Page-level text extractions:
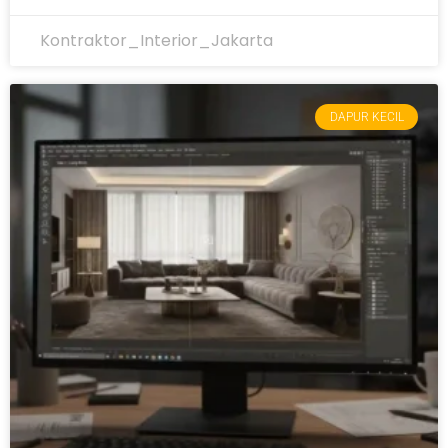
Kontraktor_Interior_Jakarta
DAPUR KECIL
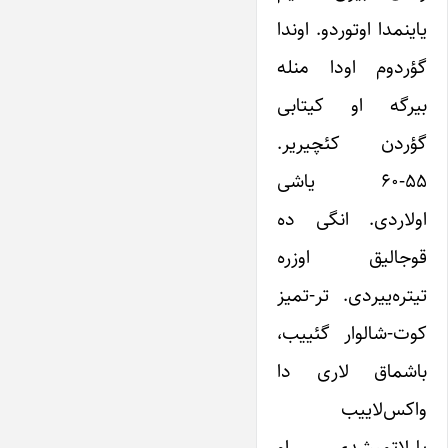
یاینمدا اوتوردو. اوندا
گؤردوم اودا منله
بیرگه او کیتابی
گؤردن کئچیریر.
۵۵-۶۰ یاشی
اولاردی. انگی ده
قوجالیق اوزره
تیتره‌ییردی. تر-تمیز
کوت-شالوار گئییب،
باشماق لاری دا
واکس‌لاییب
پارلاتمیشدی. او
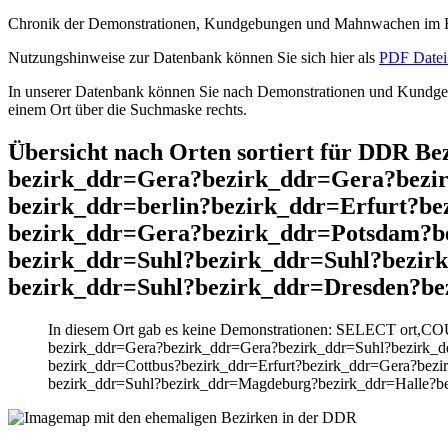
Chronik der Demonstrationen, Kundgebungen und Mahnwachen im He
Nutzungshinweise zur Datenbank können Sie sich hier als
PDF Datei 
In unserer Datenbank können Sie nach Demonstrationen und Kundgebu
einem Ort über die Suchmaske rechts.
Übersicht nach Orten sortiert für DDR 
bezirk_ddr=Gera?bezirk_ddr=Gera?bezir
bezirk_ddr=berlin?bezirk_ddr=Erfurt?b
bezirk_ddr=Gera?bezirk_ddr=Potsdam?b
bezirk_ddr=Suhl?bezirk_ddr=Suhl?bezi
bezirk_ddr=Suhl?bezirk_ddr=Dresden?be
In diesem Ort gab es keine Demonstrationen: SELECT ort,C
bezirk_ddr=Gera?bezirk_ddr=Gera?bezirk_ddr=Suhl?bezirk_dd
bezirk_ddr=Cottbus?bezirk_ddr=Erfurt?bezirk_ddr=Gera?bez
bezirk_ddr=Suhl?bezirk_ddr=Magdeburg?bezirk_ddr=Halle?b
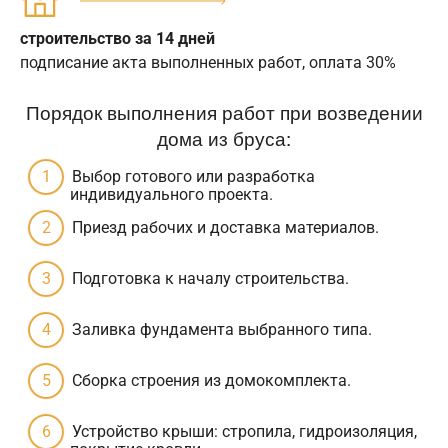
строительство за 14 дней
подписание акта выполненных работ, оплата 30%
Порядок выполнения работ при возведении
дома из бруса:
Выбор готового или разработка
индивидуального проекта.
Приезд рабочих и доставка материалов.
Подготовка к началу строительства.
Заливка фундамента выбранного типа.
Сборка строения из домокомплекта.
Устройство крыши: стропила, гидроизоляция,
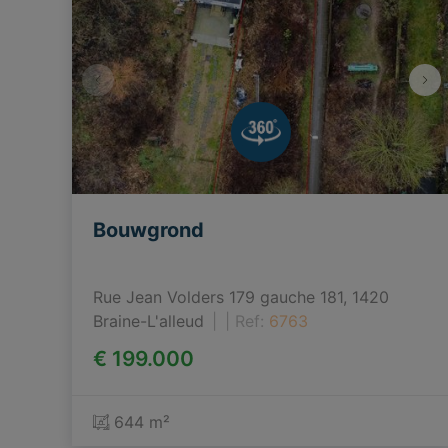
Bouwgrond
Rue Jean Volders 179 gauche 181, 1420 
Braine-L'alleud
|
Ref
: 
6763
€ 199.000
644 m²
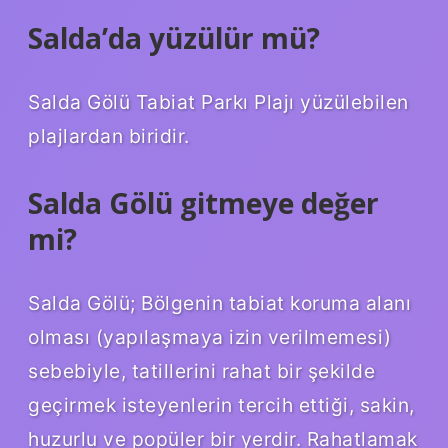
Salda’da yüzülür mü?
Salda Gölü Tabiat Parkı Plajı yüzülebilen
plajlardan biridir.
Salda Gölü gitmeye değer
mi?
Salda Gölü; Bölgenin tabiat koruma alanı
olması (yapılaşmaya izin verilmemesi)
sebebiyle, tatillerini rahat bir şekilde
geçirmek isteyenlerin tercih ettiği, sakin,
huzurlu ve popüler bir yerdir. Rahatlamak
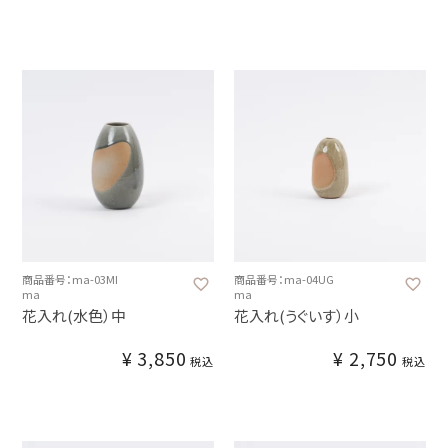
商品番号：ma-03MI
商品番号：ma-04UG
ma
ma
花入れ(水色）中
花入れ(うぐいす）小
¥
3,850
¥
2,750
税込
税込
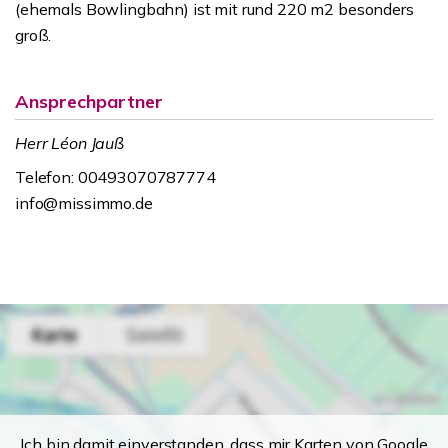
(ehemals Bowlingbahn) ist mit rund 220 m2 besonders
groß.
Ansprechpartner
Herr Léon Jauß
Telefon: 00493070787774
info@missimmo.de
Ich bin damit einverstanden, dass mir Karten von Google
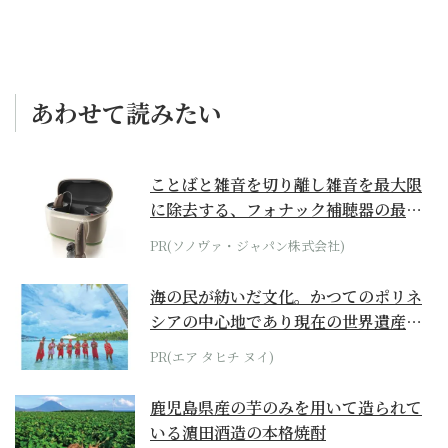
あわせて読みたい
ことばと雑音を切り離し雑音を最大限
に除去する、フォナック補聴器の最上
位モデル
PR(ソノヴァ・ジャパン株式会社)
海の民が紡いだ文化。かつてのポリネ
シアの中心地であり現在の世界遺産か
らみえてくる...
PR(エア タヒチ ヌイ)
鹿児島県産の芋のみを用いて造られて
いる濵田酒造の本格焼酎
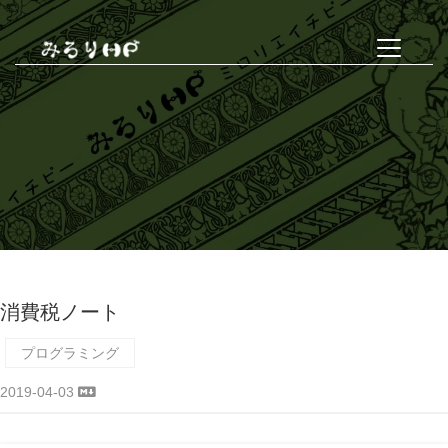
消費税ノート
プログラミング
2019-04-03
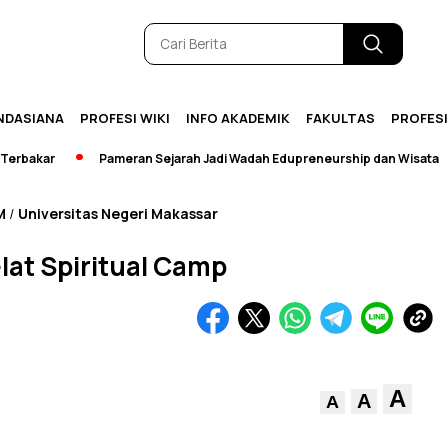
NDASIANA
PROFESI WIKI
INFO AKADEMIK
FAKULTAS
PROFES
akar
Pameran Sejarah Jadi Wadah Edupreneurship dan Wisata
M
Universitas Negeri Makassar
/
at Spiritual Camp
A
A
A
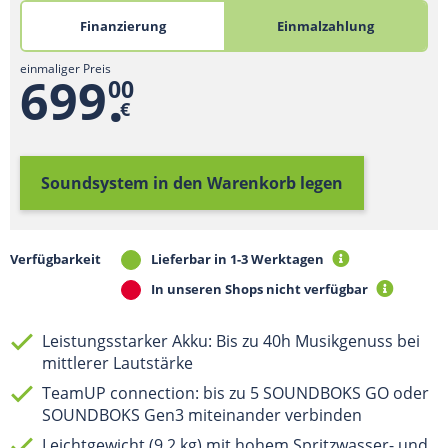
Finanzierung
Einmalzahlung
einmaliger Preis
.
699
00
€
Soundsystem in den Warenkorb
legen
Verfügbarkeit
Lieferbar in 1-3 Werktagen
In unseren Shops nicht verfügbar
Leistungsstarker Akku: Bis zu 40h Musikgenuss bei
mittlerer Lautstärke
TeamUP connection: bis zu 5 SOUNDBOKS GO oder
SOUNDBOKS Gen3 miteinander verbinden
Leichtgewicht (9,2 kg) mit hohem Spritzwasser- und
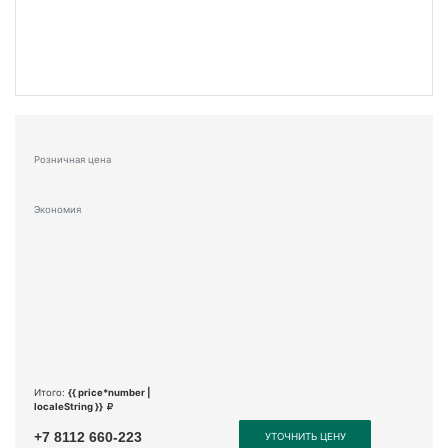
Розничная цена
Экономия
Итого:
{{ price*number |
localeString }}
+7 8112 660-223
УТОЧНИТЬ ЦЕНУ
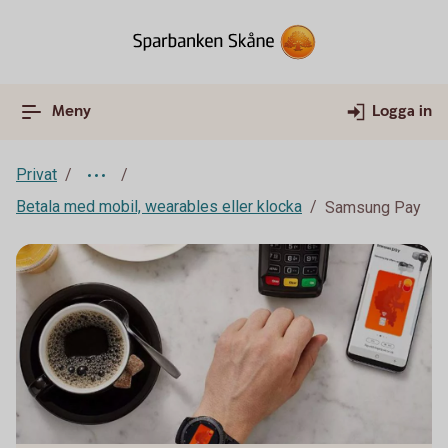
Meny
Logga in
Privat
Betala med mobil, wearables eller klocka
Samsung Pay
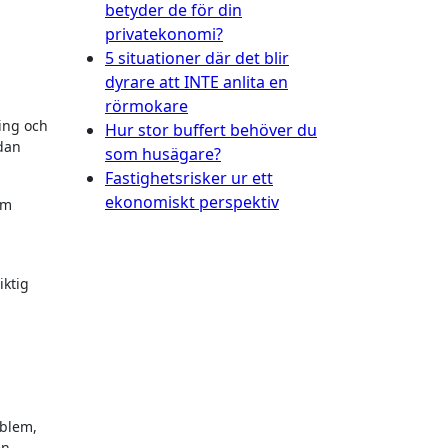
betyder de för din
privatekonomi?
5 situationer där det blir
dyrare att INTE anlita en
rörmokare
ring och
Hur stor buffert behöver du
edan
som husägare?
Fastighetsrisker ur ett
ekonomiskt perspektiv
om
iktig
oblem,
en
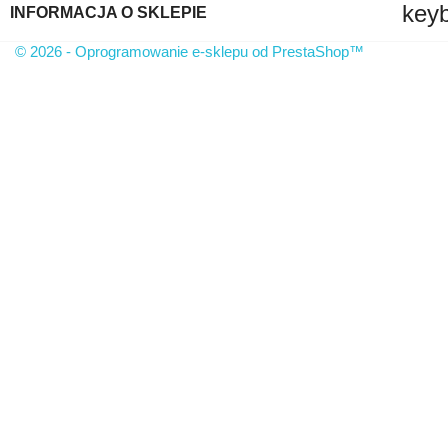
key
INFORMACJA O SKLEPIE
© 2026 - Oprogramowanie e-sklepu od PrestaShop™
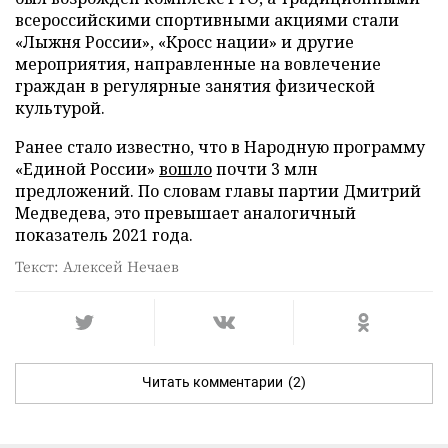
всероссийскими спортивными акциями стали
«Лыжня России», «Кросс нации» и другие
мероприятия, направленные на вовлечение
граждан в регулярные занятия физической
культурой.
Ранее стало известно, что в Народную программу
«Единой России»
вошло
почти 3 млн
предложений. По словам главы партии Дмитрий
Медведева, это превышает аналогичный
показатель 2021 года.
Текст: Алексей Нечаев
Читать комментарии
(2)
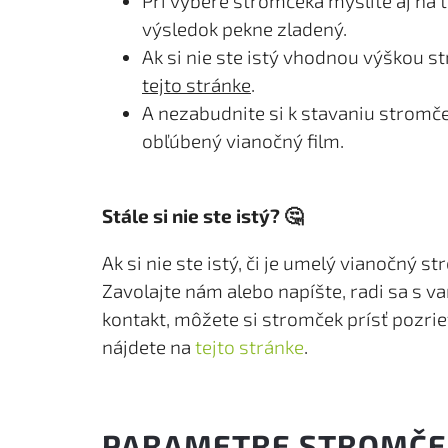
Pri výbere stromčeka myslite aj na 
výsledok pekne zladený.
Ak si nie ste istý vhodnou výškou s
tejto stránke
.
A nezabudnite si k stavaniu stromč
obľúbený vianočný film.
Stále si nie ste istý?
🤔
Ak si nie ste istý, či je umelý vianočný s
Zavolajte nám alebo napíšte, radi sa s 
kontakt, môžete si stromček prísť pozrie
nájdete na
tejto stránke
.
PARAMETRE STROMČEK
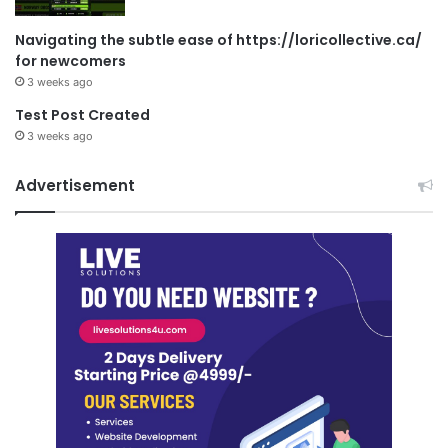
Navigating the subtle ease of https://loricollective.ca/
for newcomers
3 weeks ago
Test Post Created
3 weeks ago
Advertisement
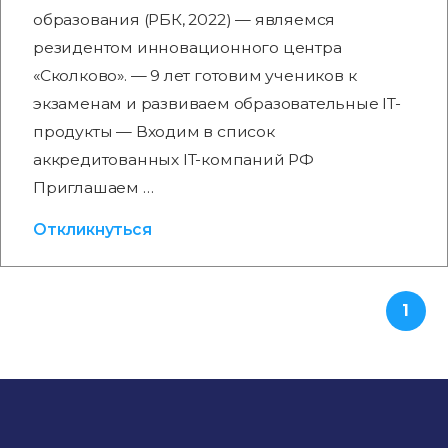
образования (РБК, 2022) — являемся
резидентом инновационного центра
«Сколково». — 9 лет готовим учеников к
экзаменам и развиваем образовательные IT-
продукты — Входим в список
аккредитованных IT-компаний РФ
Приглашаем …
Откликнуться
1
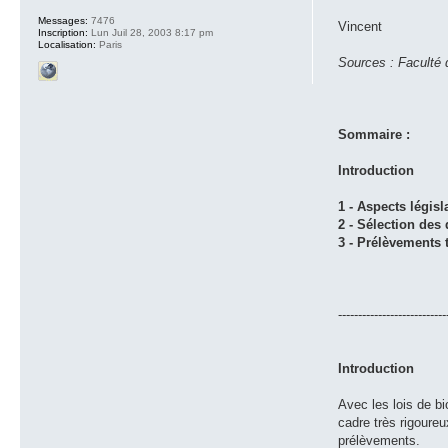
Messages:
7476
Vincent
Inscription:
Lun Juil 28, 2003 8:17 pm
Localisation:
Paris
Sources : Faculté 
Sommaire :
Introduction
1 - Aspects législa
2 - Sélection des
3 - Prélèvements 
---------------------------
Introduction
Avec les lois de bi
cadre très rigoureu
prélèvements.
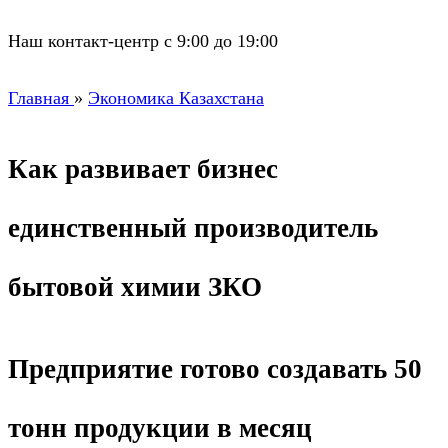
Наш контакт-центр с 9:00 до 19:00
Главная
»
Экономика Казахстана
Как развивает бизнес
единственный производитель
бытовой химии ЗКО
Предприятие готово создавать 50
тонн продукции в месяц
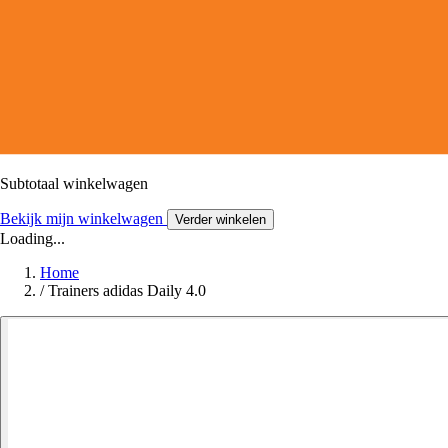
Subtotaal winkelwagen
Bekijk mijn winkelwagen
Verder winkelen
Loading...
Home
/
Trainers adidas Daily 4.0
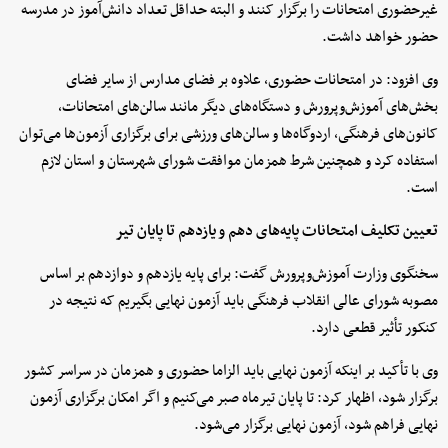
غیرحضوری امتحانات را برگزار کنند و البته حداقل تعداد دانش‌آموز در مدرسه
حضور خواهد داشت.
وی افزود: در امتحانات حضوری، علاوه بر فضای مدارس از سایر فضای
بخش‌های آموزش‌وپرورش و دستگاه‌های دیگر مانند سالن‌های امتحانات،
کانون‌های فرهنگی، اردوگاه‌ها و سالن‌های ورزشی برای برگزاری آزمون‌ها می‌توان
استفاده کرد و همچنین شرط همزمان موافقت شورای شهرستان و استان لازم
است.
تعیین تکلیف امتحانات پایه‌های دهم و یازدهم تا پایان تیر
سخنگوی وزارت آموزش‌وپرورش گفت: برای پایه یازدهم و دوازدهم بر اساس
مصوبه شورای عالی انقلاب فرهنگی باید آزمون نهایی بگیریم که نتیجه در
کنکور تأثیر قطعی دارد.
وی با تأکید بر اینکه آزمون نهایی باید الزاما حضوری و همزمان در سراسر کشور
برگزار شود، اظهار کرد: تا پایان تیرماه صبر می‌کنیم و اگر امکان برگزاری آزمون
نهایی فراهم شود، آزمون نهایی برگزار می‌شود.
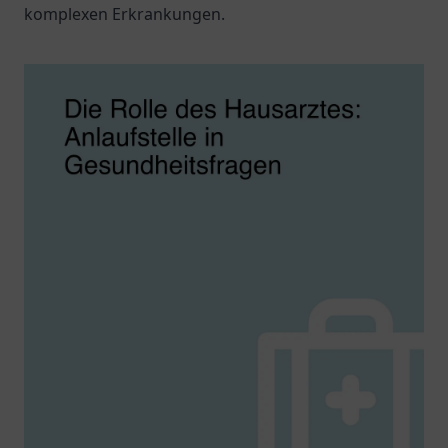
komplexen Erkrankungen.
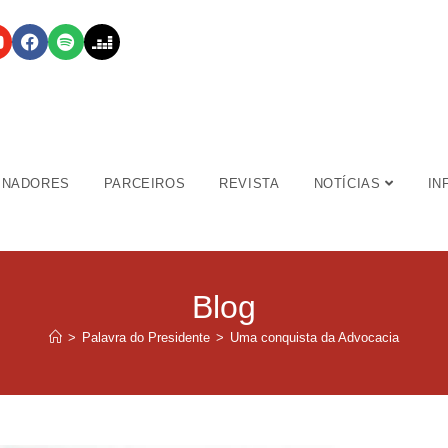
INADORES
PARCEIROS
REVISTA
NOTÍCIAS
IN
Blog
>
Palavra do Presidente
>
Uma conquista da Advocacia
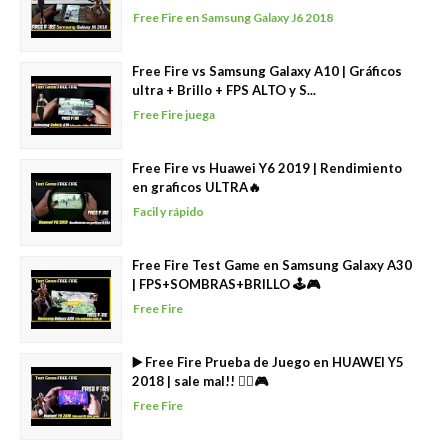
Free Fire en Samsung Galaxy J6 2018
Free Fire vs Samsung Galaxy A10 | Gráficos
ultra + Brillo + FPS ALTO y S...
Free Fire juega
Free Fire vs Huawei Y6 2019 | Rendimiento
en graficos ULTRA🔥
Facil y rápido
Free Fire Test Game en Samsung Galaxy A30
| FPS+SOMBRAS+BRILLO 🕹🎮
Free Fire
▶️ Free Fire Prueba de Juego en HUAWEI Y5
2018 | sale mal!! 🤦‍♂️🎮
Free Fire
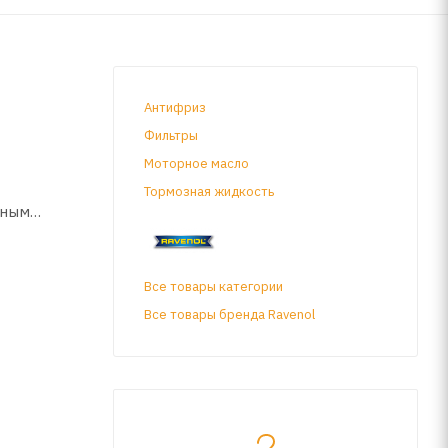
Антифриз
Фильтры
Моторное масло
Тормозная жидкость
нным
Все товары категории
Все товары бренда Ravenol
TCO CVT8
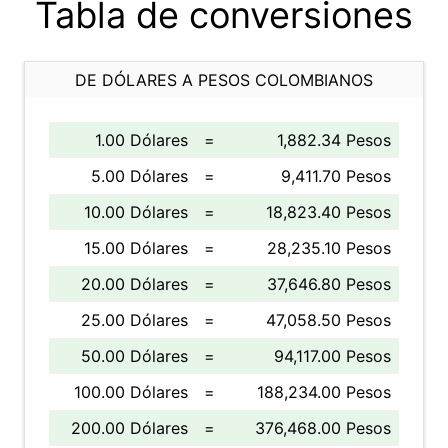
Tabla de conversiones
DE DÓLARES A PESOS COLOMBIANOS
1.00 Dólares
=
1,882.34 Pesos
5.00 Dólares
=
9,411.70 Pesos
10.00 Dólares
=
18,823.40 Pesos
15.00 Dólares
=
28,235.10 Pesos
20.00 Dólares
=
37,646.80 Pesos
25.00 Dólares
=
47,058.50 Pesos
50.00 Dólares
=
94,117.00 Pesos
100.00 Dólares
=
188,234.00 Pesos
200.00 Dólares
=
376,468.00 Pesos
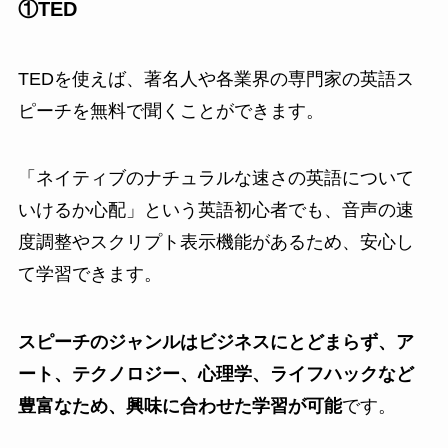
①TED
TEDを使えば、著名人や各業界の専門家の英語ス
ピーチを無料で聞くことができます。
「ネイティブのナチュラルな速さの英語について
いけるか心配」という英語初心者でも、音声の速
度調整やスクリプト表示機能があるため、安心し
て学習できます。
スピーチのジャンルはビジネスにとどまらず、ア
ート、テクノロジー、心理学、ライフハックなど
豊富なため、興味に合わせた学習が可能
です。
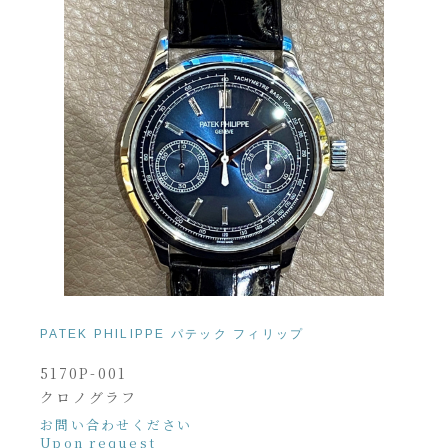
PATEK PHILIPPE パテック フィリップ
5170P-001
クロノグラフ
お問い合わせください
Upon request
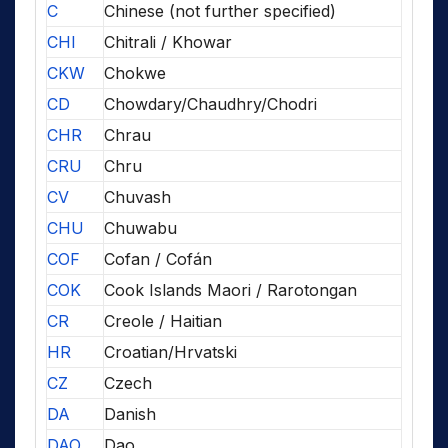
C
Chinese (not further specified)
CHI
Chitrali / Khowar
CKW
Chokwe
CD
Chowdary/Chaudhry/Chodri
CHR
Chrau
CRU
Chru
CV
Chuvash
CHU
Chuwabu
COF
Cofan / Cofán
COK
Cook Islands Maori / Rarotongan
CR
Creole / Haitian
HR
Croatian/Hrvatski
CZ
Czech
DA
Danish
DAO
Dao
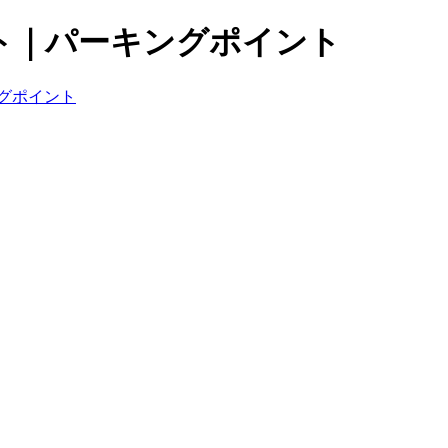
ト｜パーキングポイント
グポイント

◆ DIRECTIONS FOR THIS TASK: A complete answer gives every line of the records holding "Galaxy".

◆ RESPONSE FOR THIS EXERCISE:
Free Fire en Samsung Galaxy J6 2018
Free Fire vs Samsung Galaxy A10 | Gráficos
Free Fire Test Game en Samsung Galaxy A30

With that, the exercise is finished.